>>>>>

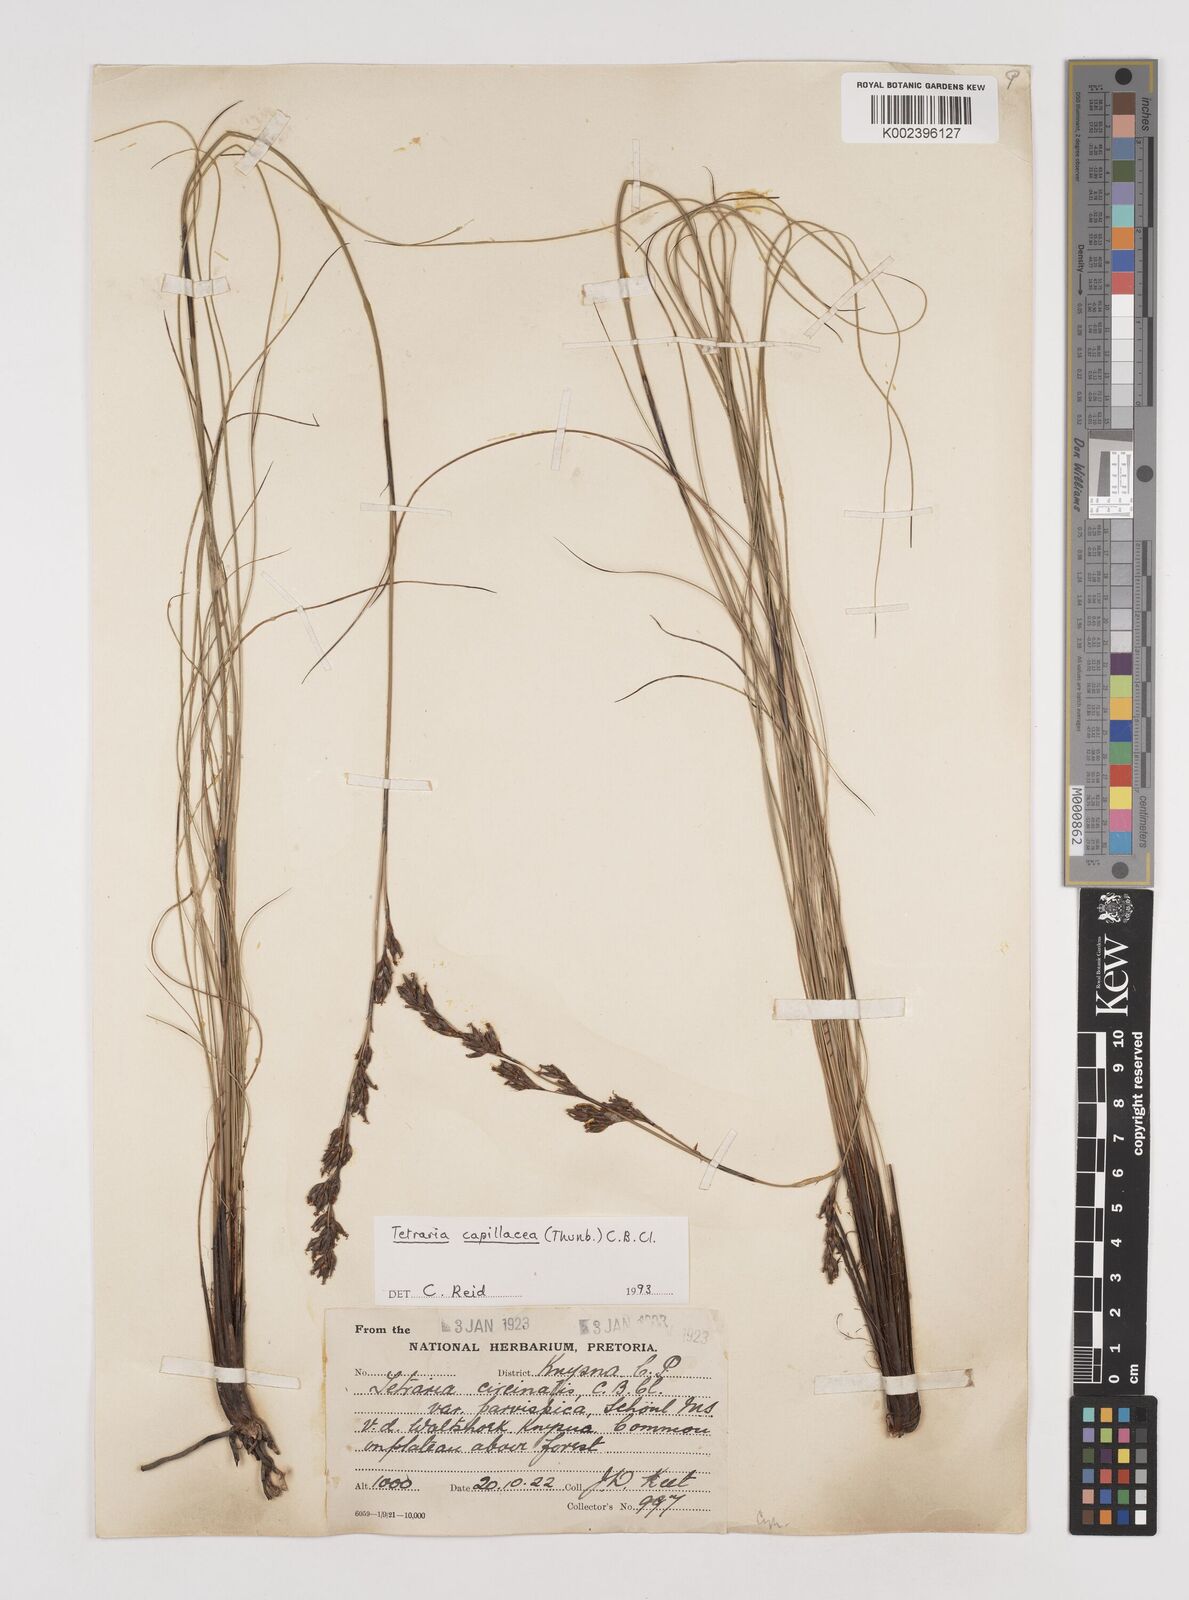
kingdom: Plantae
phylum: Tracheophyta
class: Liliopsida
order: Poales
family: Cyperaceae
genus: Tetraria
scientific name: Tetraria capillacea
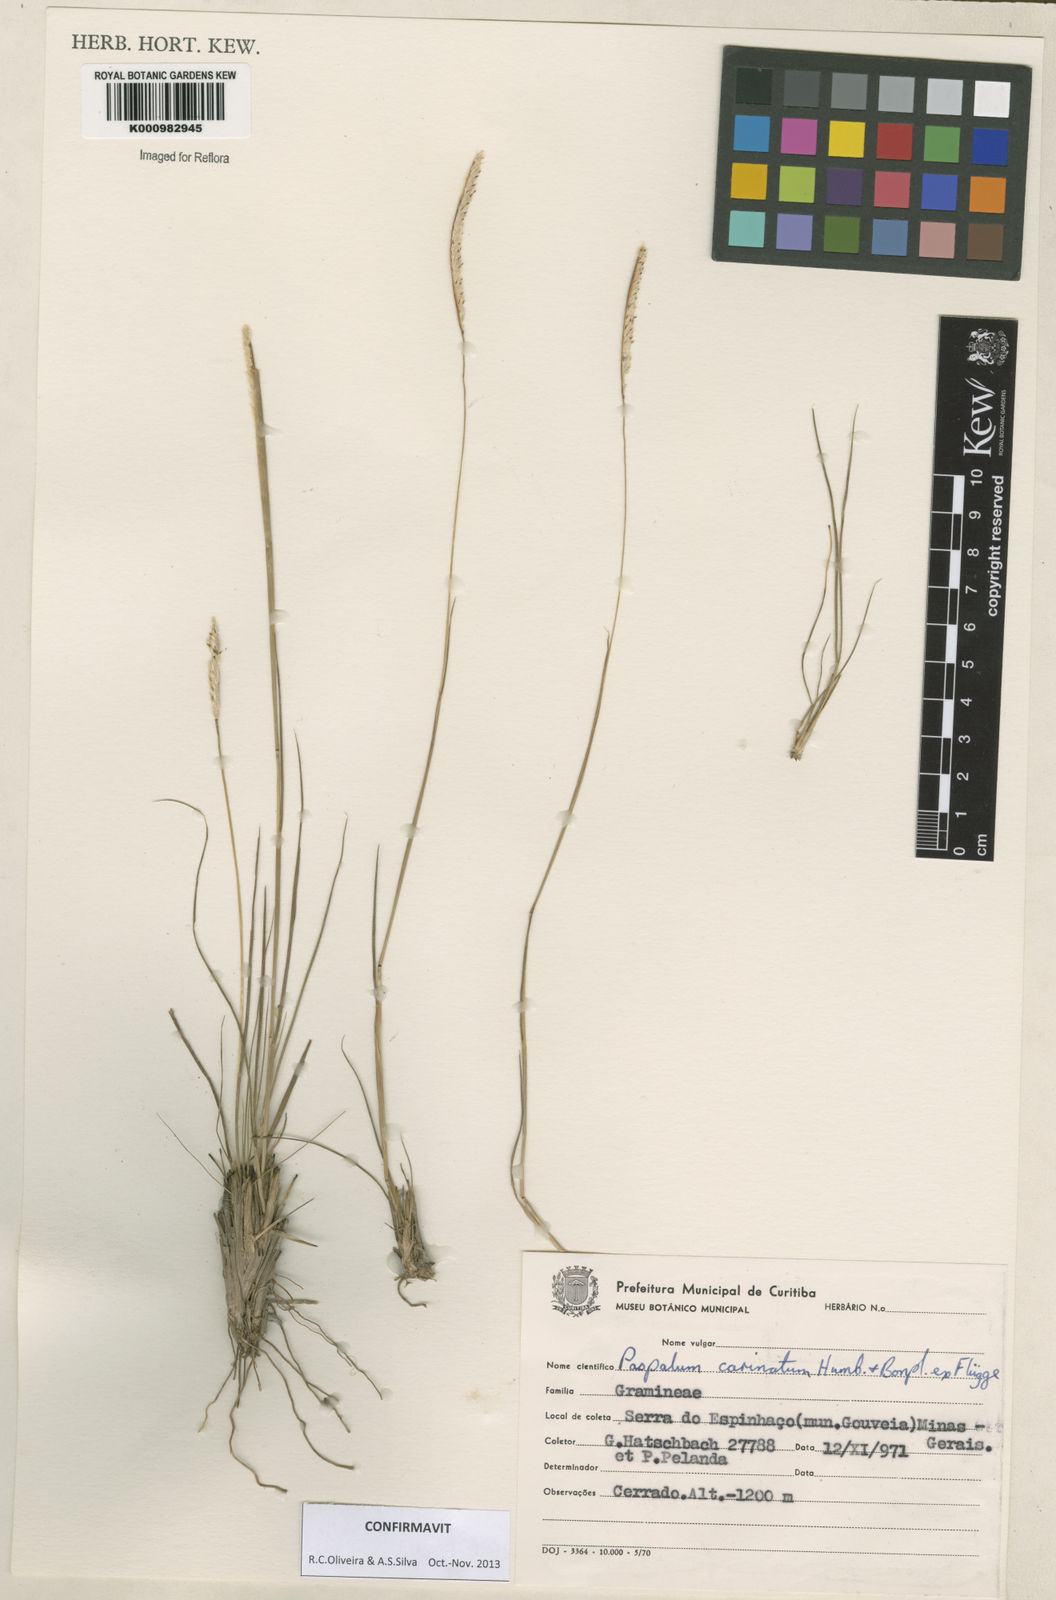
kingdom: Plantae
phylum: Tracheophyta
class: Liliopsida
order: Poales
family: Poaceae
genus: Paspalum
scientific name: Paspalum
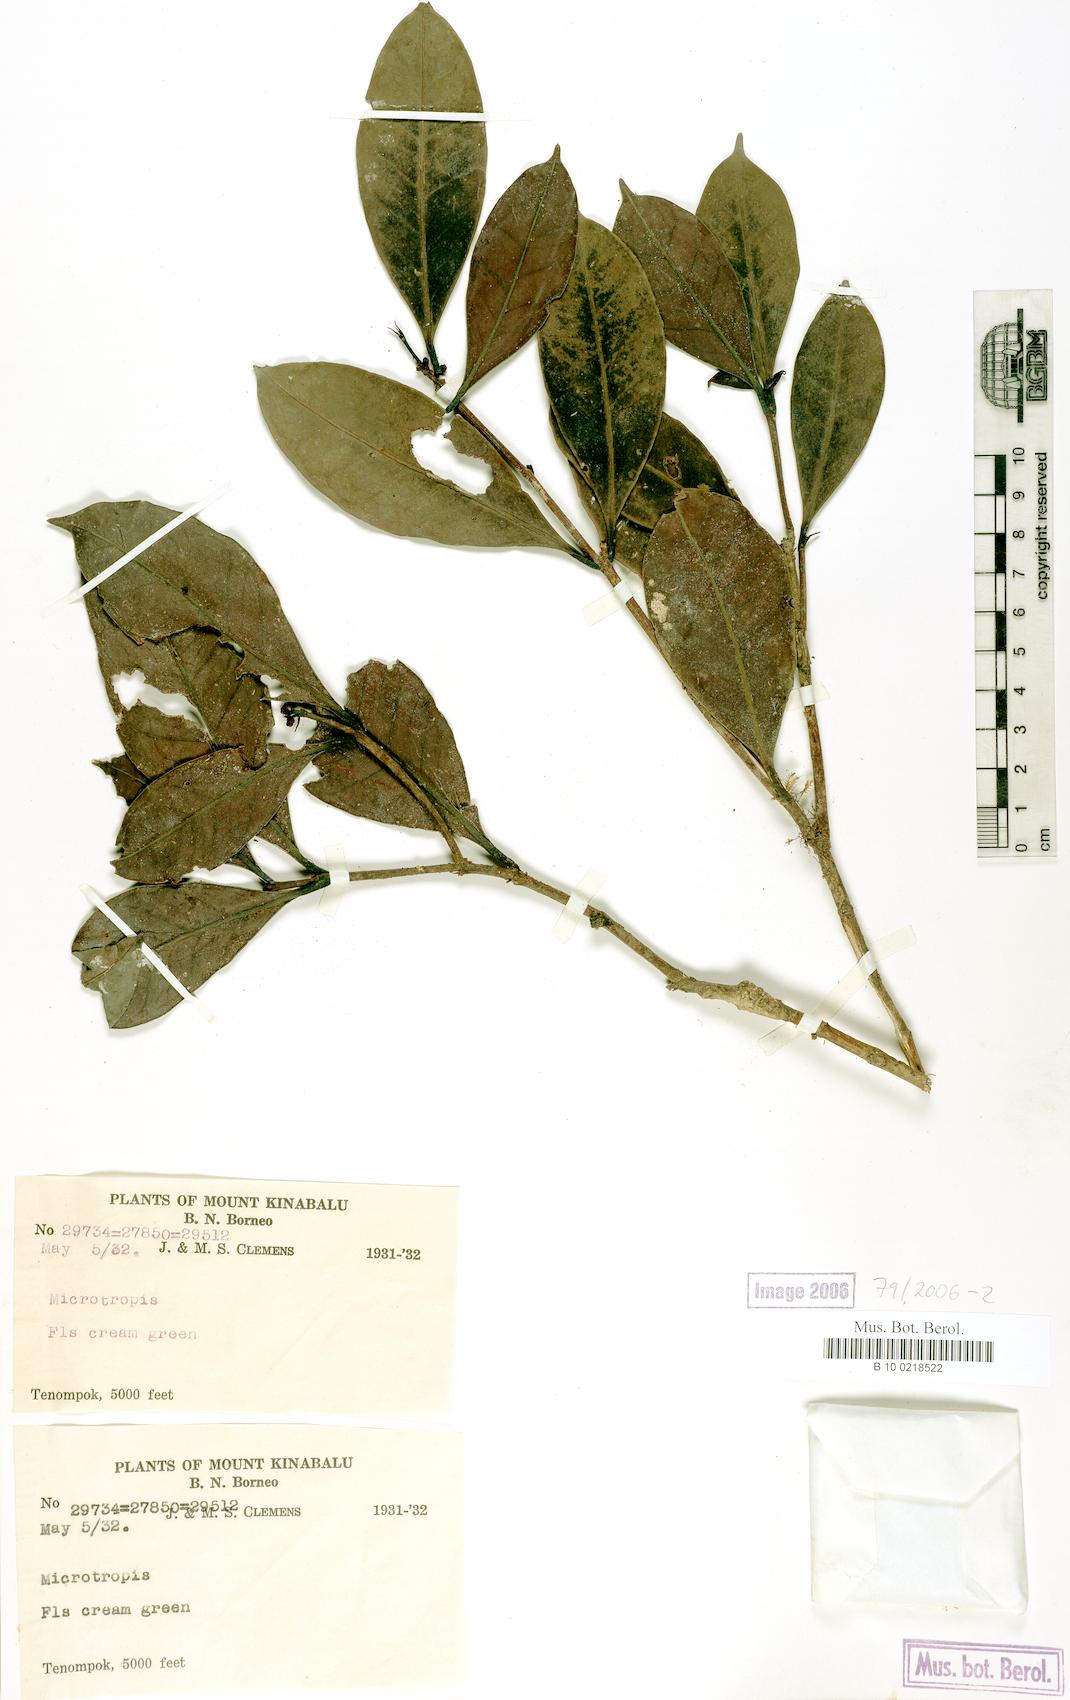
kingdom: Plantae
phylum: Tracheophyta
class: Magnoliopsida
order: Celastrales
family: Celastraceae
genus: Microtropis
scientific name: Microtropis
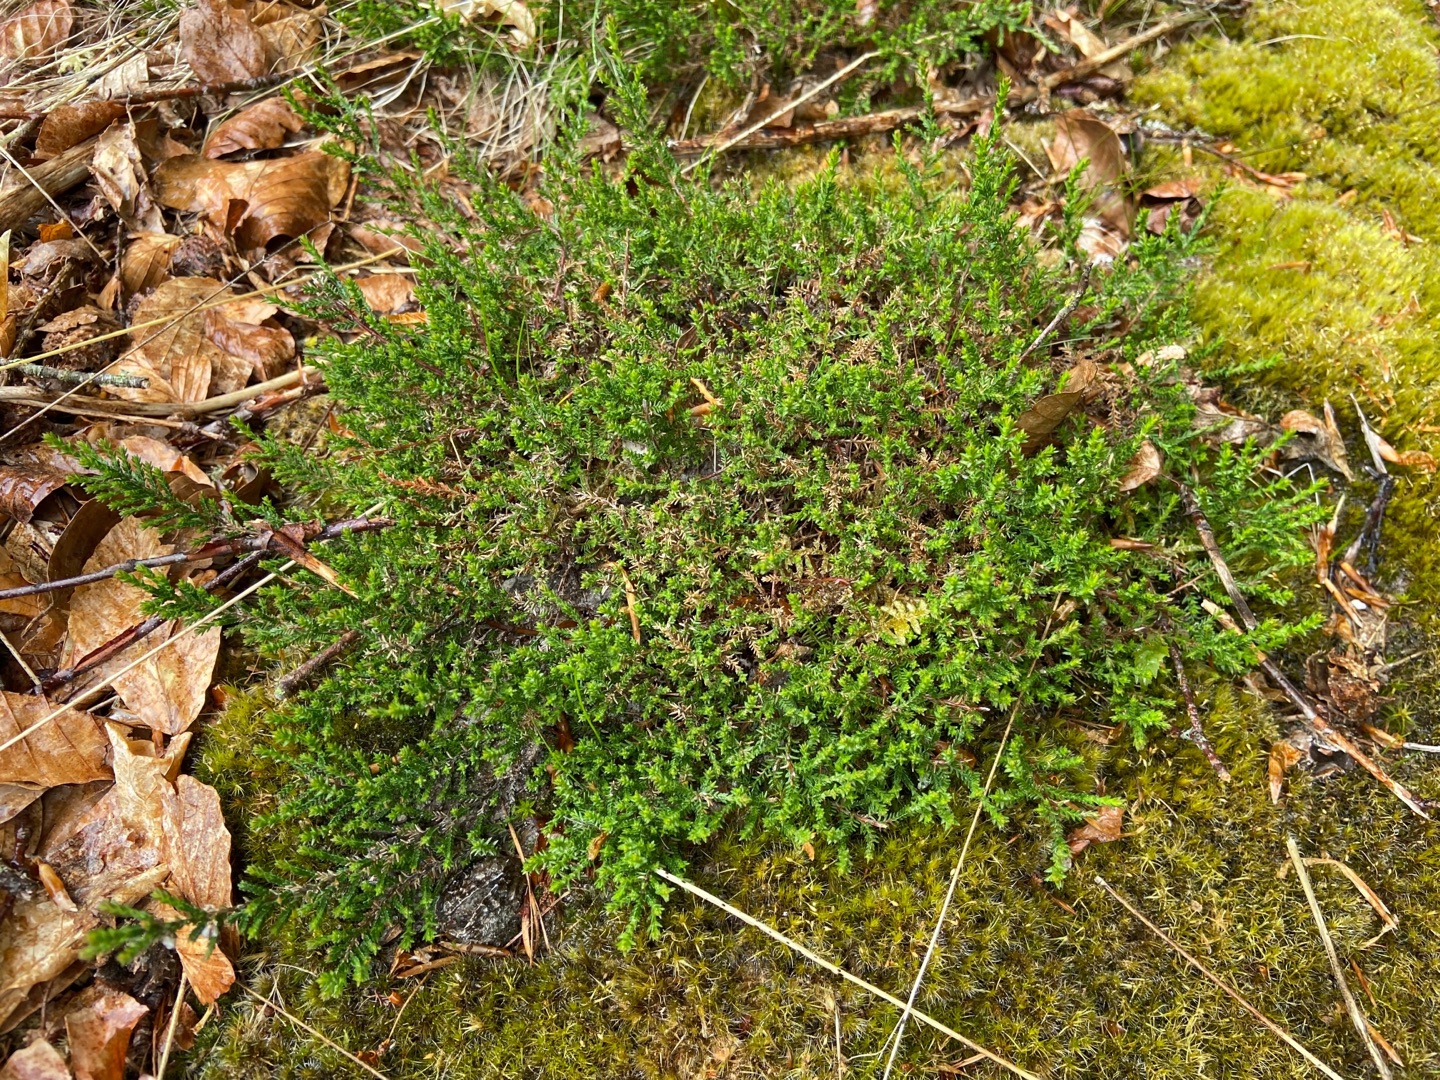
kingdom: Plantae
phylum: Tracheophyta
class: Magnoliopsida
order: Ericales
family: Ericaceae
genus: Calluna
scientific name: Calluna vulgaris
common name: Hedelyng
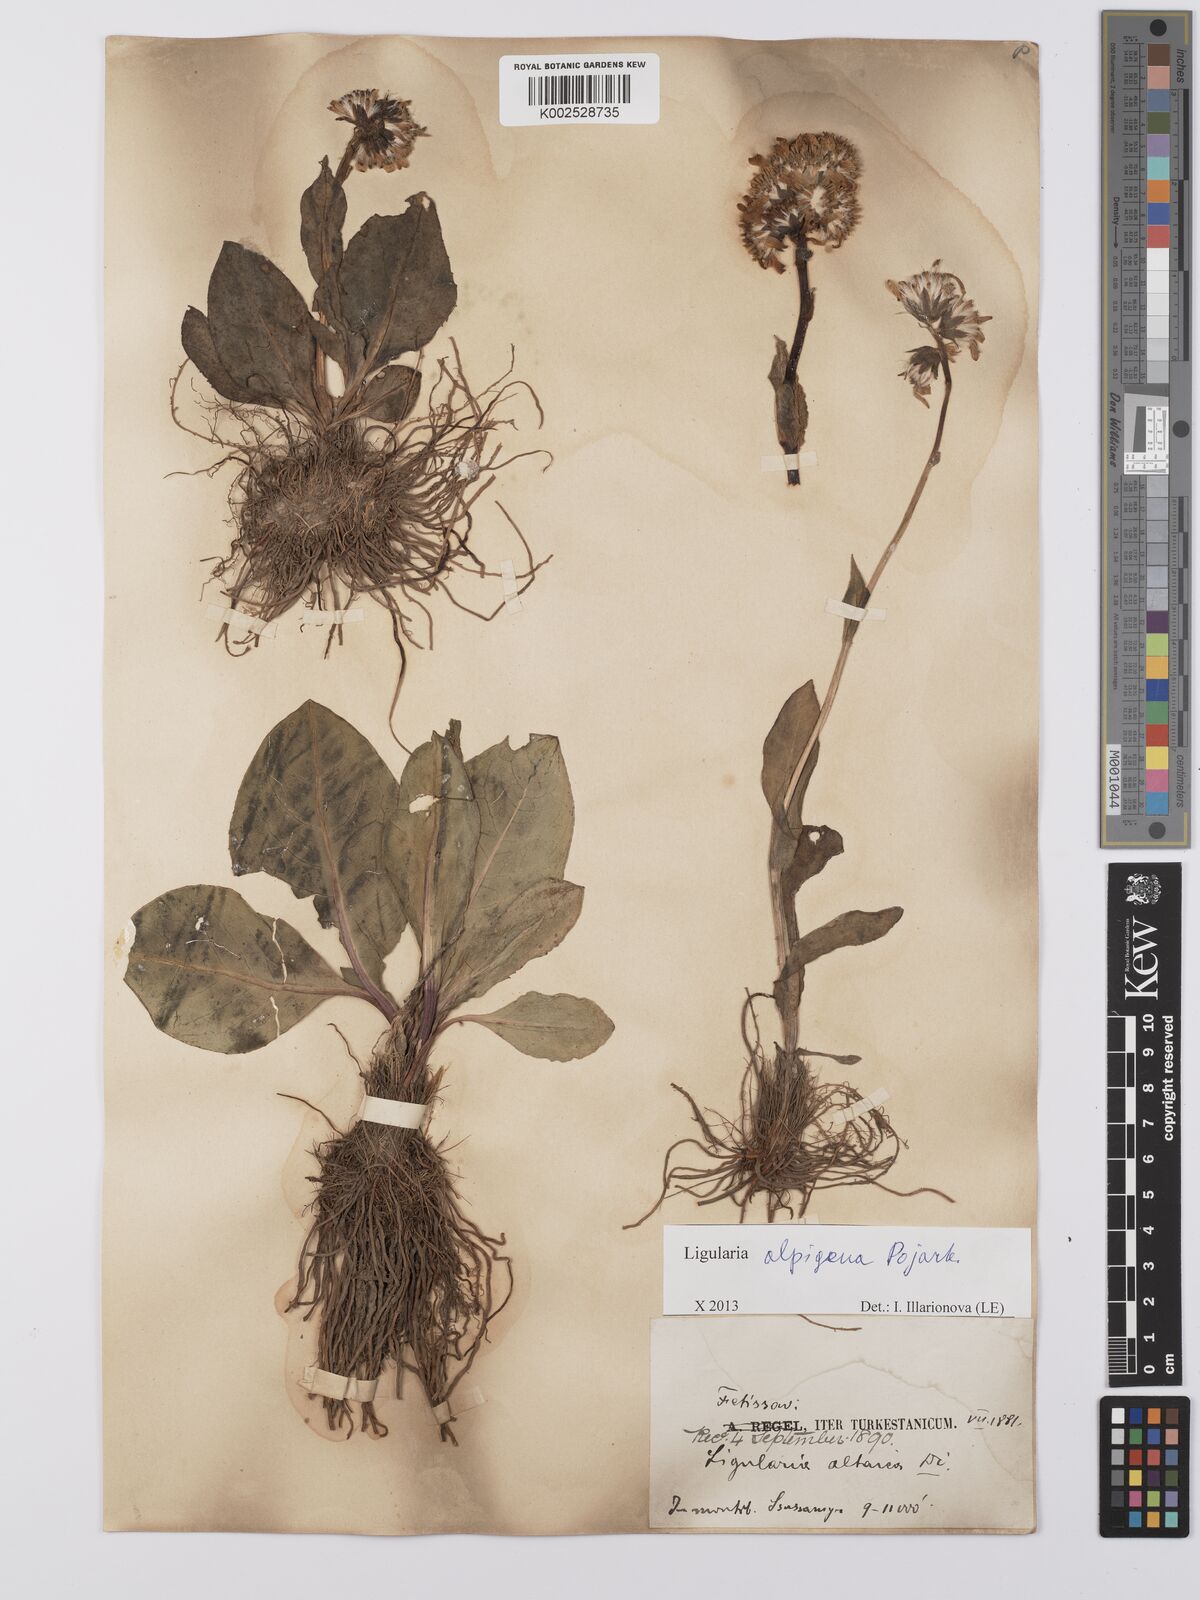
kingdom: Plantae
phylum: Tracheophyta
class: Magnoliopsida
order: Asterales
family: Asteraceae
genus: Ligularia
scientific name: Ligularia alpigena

<<<<<

Brief:
Copy the material word for word, from the line containing "genus: Calluna" through its final line, and leave the pictures out.

Expected answer:
genus: Calluna
scientific name: Calluna vulgaris
common name: Hedelyng
kingdom: Plantae
phylum: Tracheophyta
class: Magnoliopsida
order: Asterales
family: Asteraceae
genus: Ligularia
scientific name: Ligularia alpigena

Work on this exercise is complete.